Due to some recent events in Nepal, I really wanted to write something about the political situation in the country. As part of my blogging prep I wanted to interview my “political” friend N for a quick overview of the (unfortunately) ongoing conflicts. Instead a giant momo party was organized (literally… there were between 40-50 people there… we made and ate at least 550 momo… if not more!) and our friends R and S came for the weekend to attend the party. I know–excuses excuses–but my plan is to write about Nepal’s conflicts a bit later in the week.

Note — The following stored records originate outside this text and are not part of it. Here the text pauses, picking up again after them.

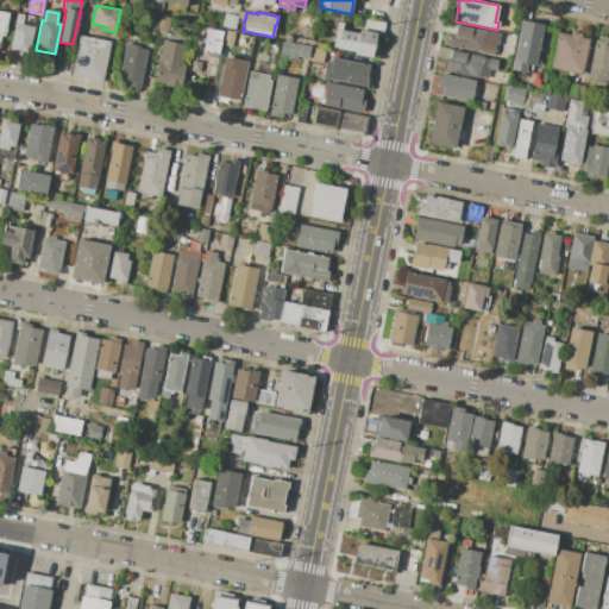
[(237,17),(234,29),(221,26),(224,13),(237,17)]
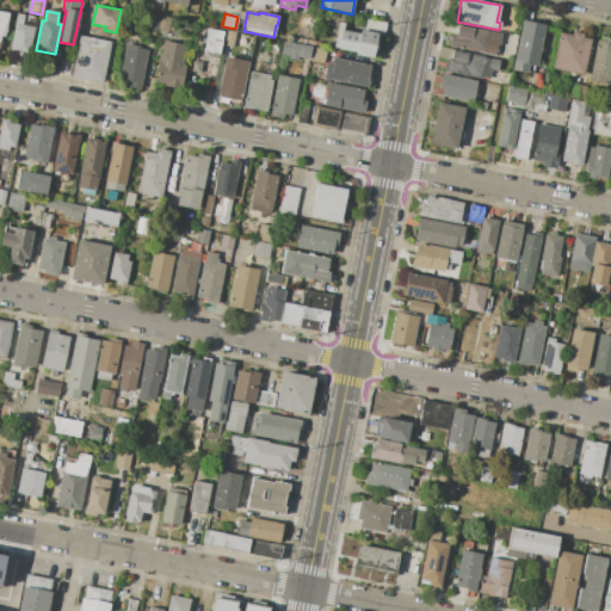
[(17,14),(36,18),(28,55),(22,54),(22,56),(14,55),(16,51),(10,50),(17,14)]
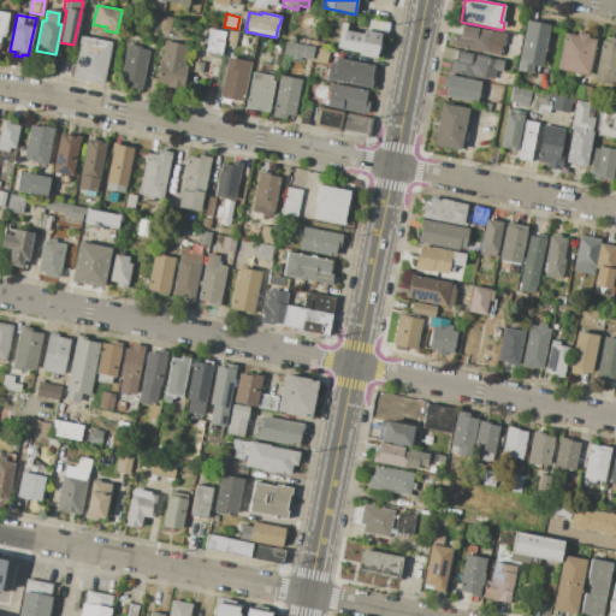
[(161,17),(159,30),(159,31),(148,29),(150,15),(161,17)]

One reason I want to write about the situation in Nepal is because most people don’t realize there has been (essentially) a civil war going on there for nearly a decade. Around April of 2006 the king of Nepal was overthrown, and more recently the Maoists were elected into power. Since then, several things have happened which have caused high-ranking Maoists leaders to quit the government, and within the past two weeks large demonstrations have taken place, and the Maoists guerrillas are starting to train again.
As I’ve noted before, many people don’t even really know where Nepal is, let alone that there is so much strife in the region. To give a silly example, I remember in the Disney/Pixar movie “Monster’s, Inc.” the two main character monsters were banished to the Himalayas to live with the Yeti (who in the movie was portrayed as a jolly white hairy snow-cone making beast). At one point one monster was giving a pep talk to another monster who said, “I picked out an easy door for you in nice… quiet Nepal…” as if nothing ever happens there (earlier there was mention of “wait until you see the village… its just the cutest little village… and I haven’t even started telling you about the free yak’s milk!”) Not that Disney and Pixar are known for astute political representations of things, but I remember at the time I thought it was a bit ironic.
Anyway, my goal this week is to write more in depth on this subject, but in the meantime a friend recently posted a link on facebook that was pretty interesting. In 2008 an American teenager from California was awarded a grant from the Asia Society and the Goldman Sachs Foundation to make a mini film about her experiences in Nepal. Her project is called, “Namaste: One Teen’s Look at Nepal.” It is only 6 minutes long and definitely worth a view. She did a wonderful job juxtaposing life in the US to life in Nepal, as well as giving a brief insight into some of the issues large portions of the Nepali population face everyday.